*** Opening Exercise data ***
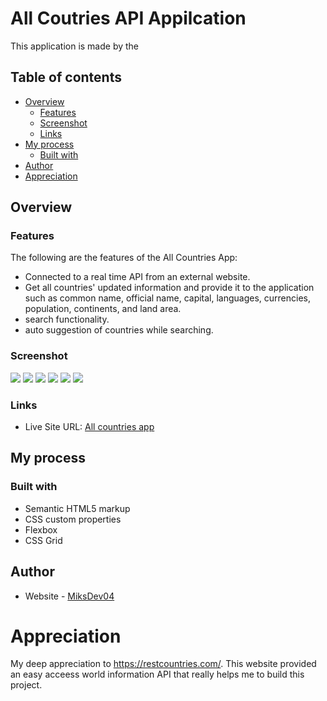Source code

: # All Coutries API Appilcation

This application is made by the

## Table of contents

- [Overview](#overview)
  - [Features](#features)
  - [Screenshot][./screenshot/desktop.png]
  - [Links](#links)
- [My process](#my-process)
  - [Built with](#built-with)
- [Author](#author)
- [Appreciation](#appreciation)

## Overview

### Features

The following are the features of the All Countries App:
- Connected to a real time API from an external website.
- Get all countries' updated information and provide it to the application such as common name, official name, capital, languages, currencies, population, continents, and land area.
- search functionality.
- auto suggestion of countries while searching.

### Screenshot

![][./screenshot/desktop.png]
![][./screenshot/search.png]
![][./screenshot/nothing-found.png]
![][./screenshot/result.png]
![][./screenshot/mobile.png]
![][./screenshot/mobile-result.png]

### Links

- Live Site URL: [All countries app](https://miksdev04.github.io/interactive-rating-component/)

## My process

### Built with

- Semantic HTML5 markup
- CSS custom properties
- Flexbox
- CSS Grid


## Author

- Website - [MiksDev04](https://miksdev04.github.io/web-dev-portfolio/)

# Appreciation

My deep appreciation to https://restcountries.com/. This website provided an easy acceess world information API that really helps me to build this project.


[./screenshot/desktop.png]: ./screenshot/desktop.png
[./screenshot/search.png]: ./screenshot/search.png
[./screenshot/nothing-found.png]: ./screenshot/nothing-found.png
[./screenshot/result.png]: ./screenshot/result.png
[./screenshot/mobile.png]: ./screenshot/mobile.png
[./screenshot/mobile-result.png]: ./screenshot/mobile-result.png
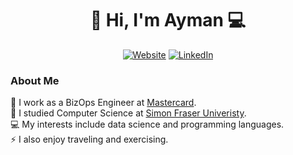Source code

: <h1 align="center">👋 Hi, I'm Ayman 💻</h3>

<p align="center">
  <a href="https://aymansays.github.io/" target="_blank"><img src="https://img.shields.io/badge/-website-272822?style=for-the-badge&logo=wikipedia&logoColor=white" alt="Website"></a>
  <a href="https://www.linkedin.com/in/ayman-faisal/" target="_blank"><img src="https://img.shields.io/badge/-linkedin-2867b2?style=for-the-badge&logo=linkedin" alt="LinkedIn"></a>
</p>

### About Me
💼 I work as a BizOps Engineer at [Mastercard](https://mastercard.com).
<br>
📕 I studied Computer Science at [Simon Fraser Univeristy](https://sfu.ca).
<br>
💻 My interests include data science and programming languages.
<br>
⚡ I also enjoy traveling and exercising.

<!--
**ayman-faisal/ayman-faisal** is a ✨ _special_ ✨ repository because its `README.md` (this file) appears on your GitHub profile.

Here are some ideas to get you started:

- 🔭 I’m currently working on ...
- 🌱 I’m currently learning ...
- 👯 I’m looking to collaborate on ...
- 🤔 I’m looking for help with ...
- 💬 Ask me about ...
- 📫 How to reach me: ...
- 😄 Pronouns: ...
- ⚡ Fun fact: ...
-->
*** Closing Exercise data ***
*** Opening Exercise data ***
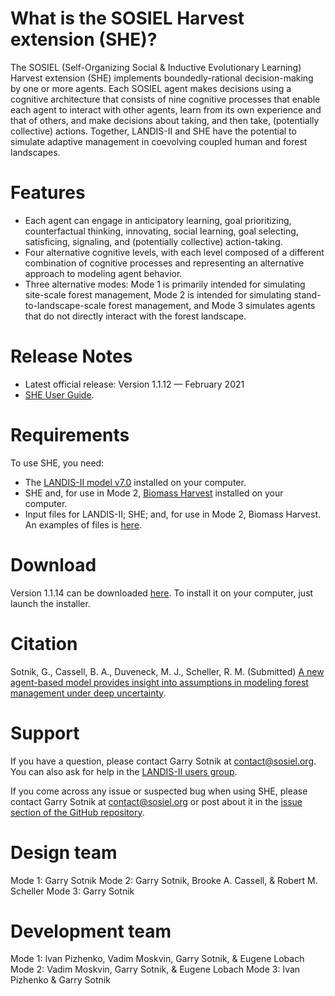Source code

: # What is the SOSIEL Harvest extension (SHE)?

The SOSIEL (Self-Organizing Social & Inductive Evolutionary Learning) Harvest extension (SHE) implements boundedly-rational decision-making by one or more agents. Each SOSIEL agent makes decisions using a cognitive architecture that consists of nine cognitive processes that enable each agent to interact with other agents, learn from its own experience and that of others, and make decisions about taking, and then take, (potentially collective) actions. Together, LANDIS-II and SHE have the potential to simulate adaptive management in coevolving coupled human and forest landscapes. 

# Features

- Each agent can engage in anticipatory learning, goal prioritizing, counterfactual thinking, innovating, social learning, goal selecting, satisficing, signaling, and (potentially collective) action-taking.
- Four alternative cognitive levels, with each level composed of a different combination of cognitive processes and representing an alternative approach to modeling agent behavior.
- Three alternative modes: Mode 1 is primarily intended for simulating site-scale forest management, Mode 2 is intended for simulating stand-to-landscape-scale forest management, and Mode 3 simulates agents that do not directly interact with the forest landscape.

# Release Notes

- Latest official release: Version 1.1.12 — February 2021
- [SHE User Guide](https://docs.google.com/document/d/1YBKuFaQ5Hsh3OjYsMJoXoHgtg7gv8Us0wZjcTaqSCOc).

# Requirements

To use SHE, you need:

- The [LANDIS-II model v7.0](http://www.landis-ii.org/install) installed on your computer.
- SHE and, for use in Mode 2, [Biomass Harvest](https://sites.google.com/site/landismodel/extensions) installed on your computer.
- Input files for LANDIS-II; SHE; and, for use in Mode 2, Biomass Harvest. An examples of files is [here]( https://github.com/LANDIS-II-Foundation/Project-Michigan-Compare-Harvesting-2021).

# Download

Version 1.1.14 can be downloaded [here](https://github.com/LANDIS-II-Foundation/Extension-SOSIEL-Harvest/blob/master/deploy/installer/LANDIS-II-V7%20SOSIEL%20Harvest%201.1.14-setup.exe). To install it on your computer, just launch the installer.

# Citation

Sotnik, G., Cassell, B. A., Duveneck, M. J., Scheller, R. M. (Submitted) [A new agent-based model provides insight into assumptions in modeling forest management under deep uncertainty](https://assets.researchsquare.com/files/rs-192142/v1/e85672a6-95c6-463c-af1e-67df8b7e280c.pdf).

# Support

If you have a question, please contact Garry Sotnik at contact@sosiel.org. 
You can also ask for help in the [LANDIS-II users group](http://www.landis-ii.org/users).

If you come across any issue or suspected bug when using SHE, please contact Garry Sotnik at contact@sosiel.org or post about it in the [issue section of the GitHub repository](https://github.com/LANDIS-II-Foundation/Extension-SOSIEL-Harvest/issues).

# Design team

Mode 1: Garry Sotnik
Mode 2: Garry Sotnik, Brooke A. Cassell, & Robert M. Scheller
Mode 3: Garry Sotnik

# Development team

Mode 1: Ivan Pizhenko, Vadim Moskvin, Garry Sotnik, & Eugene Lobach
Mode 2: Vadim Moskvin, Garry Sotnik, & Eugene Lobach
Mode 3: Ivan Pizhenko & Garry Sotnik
*** Closing Exercise data ***
Task to complete:
Please rename "Flexbox" to "Flexible Box Layout" in the material, starting with the line that contains "- Live Site" and going on through the line that contains "Here are some", and leave the pictures out of the answer. Keep everything else in those lines as it is.

Output for this task:
- Live Site URL: [All countries app](https://miksdev04.github.io/interactive-rating-component/)

## My process

### Built with

- Semantic HTML5 markup
- CSS custom properties
- Flexible Box Layout
- CSS Grid


## Author

- Website - [MiksDev04](https://miksdev04.github.io/web-dev-portfolio/)

# Appreciation

My deep appreciation to https://restcountries.com/. This website provided an easy acceess world information API that really helps me to build this project.


[./screenshot/desktop.png]: ./screenshot/desktop.png
[./screenshot/search.png]: ./screenshot/search.png
[./screenshot/nothing-found.png]: ./screenshot/nothing-found.png
[./screenshot/result.png]: ./screenshot/result.png
[./screenshot/mobile.png]: ./screenshot/mobile.png
[./screenshot/mobile-result.png]: ./screenshot/mobile-result.png
Source code

: <h1 align="center">👋 Hi, I'm Ayman 💻</h3>

<p align="center">
  <a href="https://aymansays.github.io/" target="_blank"><img src="https://img.shields.io/badge/-website-272822?style=for-the-badge&logo=wikipedia&logoColor=white" alt="Website"></a>
  <a href="https://www.linkedin.com/in/ayman-faisal/" target="_blank"><img src="https://img.shields.io/badge/-linkedin-2867b2?style=for-the-badge&logo=linkedin" alt="LinkedIn"></a>
</p>

### About Me
💼 I work as a BizOps Engineer at [Mastercard](https://mastercard.com).
<br>
📕 I studied Computer Science at [Simon Fraser Univeristy](https://sfu.ca).
<br>
💻 My interests include data science and programming languages.
<br>
⚡ I also enjoy traveling and exercising.

<!--
**ayman-faisal/ayman-faisal** is a ✨ _special_ ✨ repository because its `README.md` (this file) appears on your GitHub profile.

Here are some ideas to get you started:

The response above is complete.